RIP Kiyoshi Ito

Mathematician Kiyoshi Ito died this month in Kyoto, Japan.

The New York Times notes that his work on random motion and probability was used in fields from finance to biology. His maths for describing random processes is now called ‘the Ito Calculus’, it adds. “People all over realized that what Ito had done explained things that were unexplainable before,” Daniel Stroock, a mathematician at MIT told the paper.

The citation for his 1998 Kyoto Prize in Basic Sciences says his theory “marked a new epoch in scientific research regarding random motion and stochastic phenomena in nature and society”.


Ito’s work – and the formula named for him – were key in the creation of the Black-Scholes model. This model calculates the values of stock options and its wide use led to Ito being dubbed “the most famous Japanese in Wall Street”, says the Kyodo News agency.

The Agonist blog has a great explanation of how his work was used – or misused – by traders and why “many of the large derivative vehicles that are now tumbling to the ground were designed with Ito calculus”.

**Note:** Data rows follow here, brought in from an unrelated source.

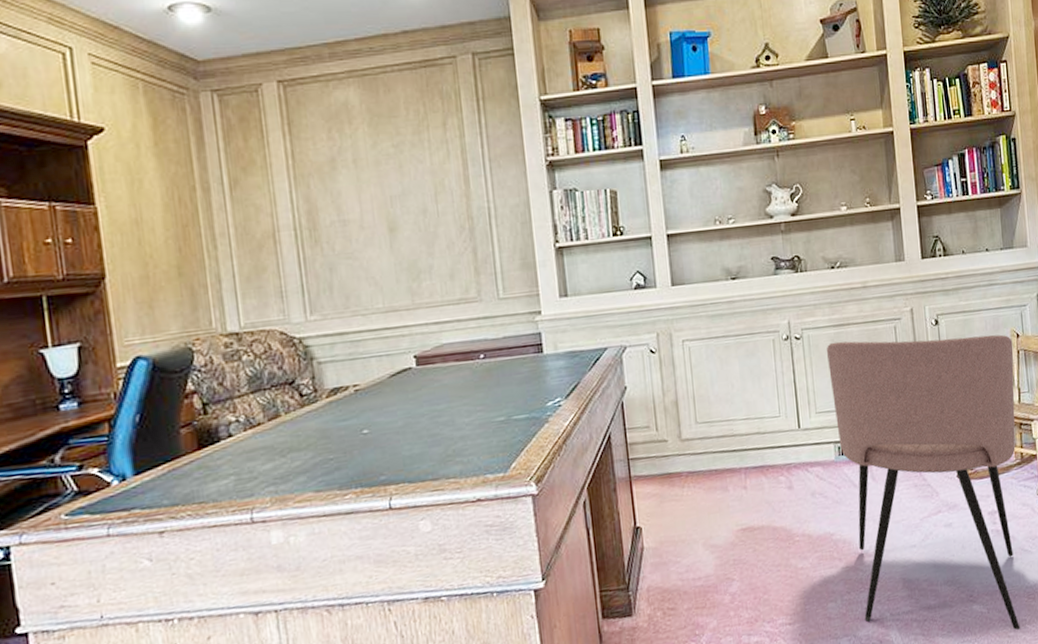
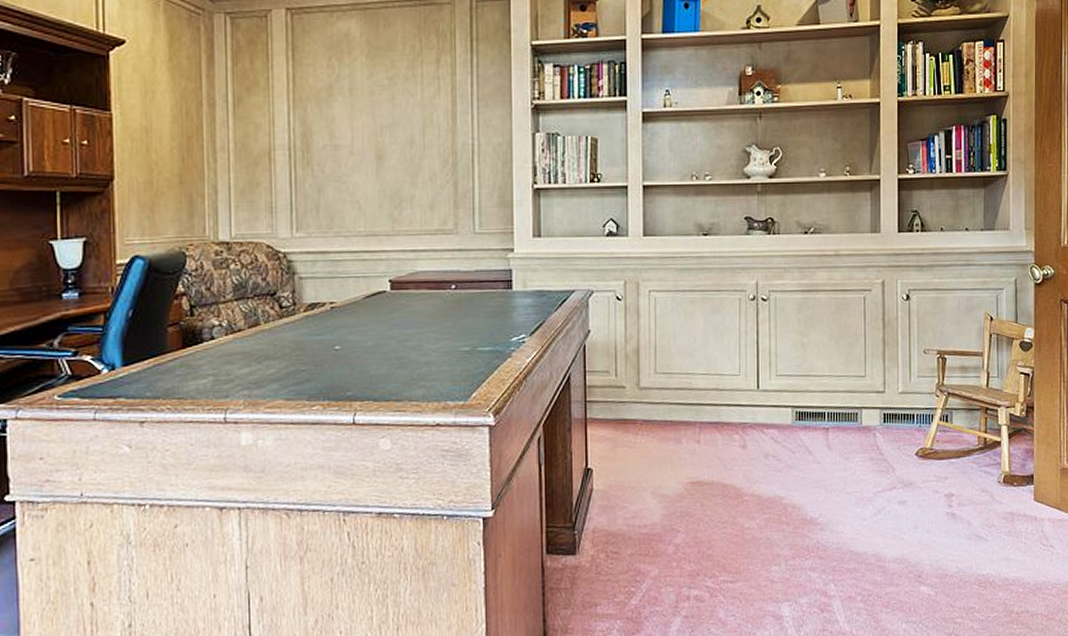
armchair: present [826,334,1021,631] -> none [792,307,986,618]

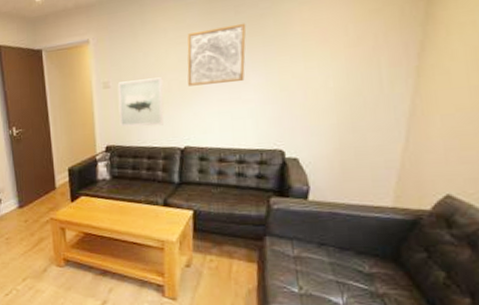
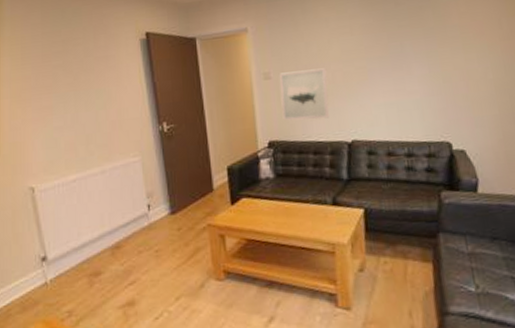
wall art: present [187,23,246,86] -> none [349,14,408,78]

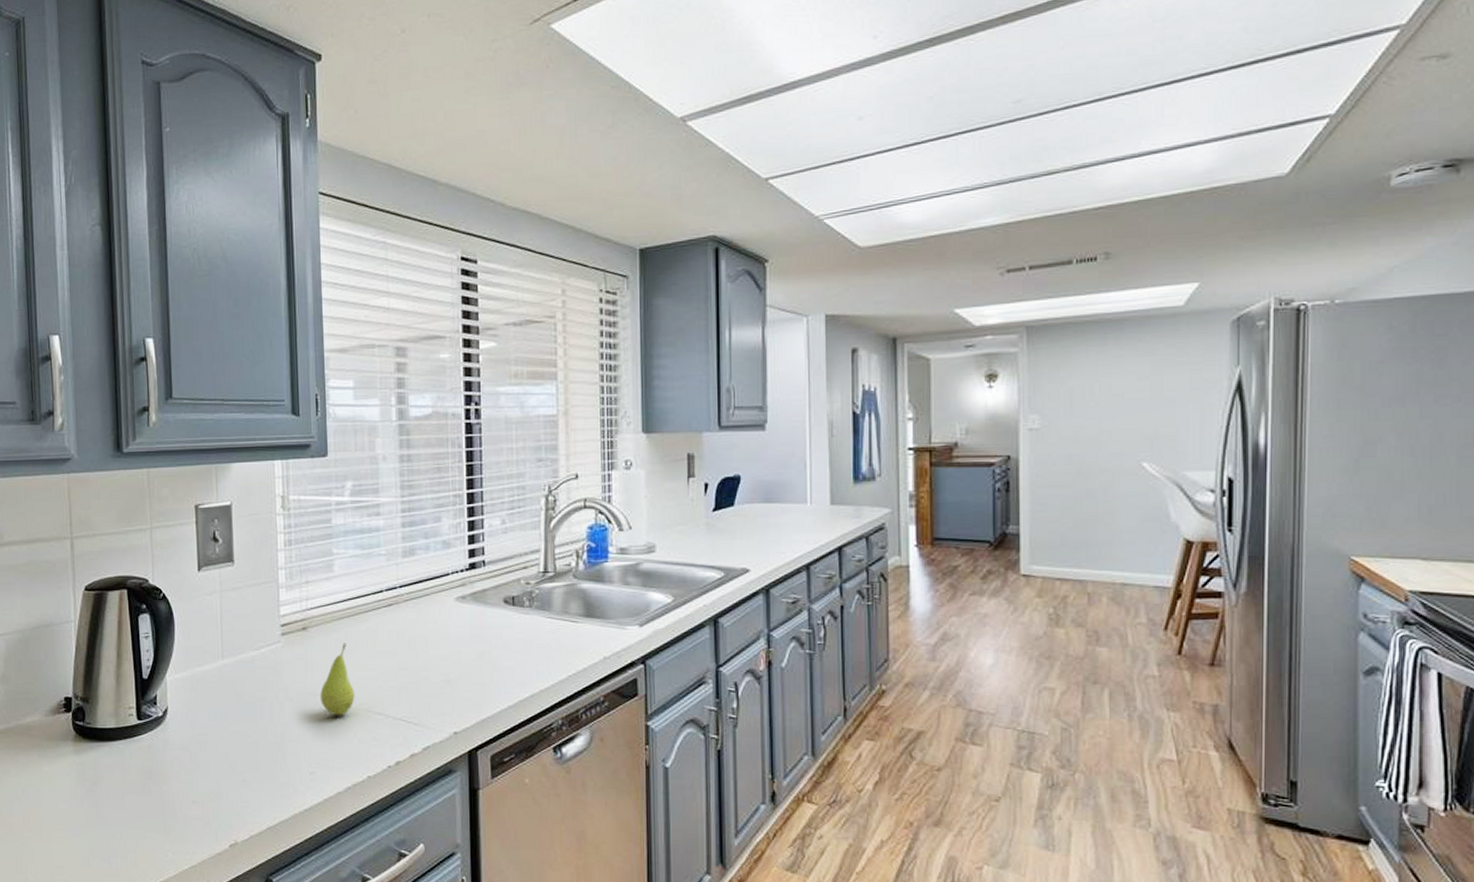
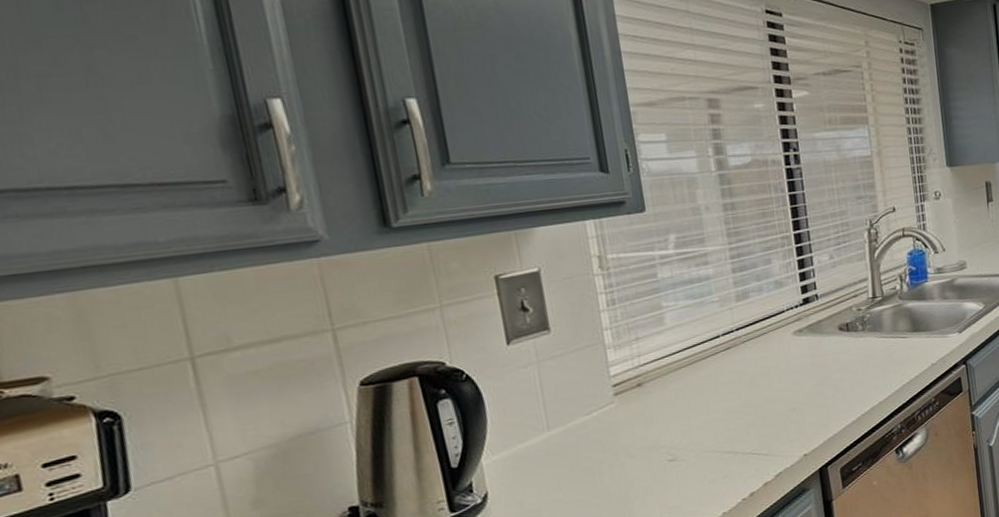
fruit: present [320,643,355,716] -> none [664,391,702,463]

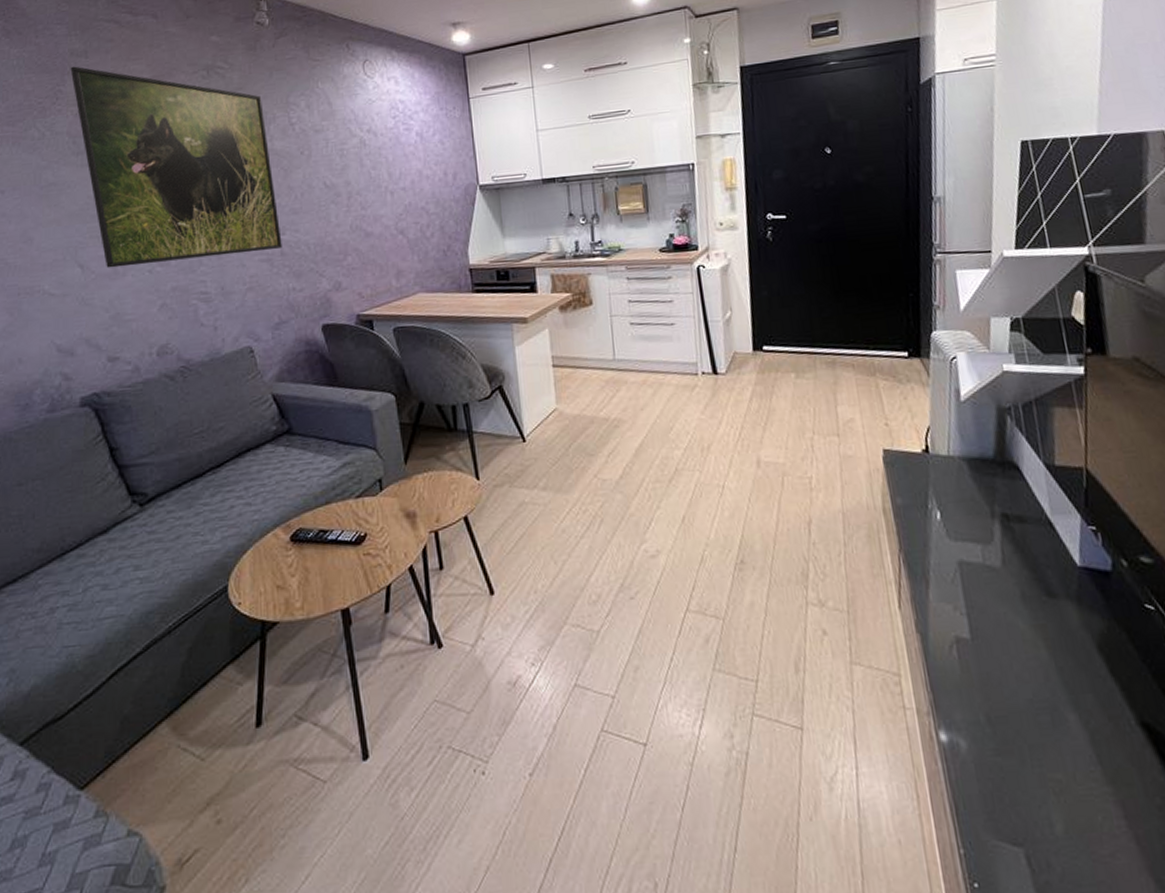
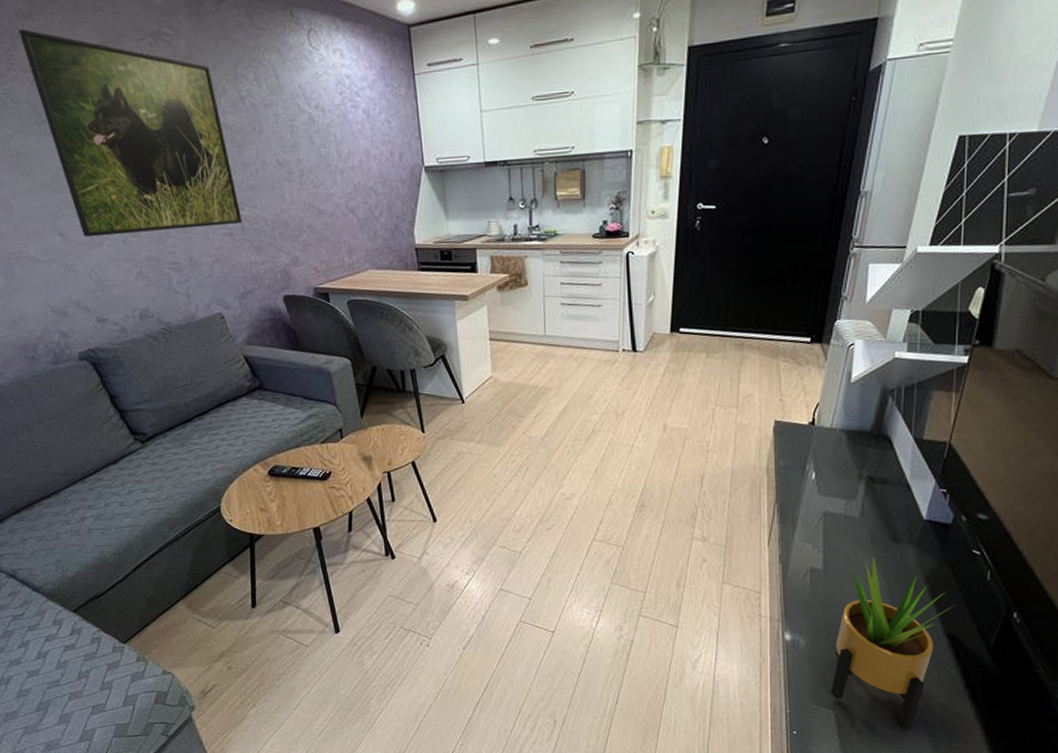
potted plant: none [999,619,1142,873] -> present [831,557,955,730]

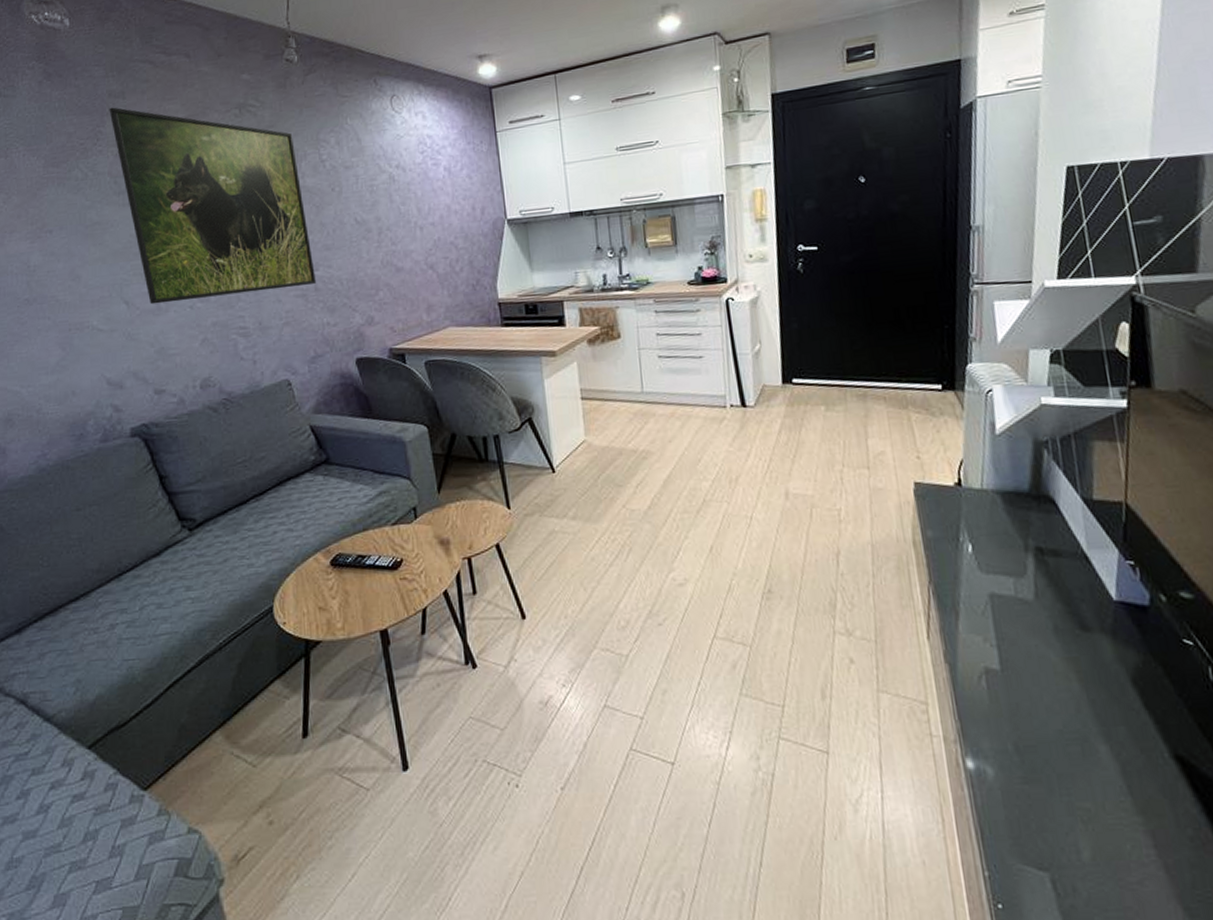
potted plant: present [831,557,955,730] -> none [1030,652,1177,900]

In a speech given marking his Kyoto prize, Ito stated:

In precisely built mathematical structures, mathematicians find the same sort of beauty others find in enchanting pieces of music, or in magnificent architecture. There is, however, one great difference between the beauty of mathematical structures and that of great art.

Music by Mozart, for instance, impresses greatly even those who do not know musical theory; the cathedral in Cologne overwhelms spectators even if they know nothing about Christianity. The beauty in mathematical structures, however, cannot be appreciated without understanding of a group of numerical formulae that express laws of logic. Only mathematicians can read “musical scores” containing many numerical formulae, and play that “music” in their hearts. Accordingly, I once believed that without numerical formulae, I could never communicate the sweet melody played in my heart.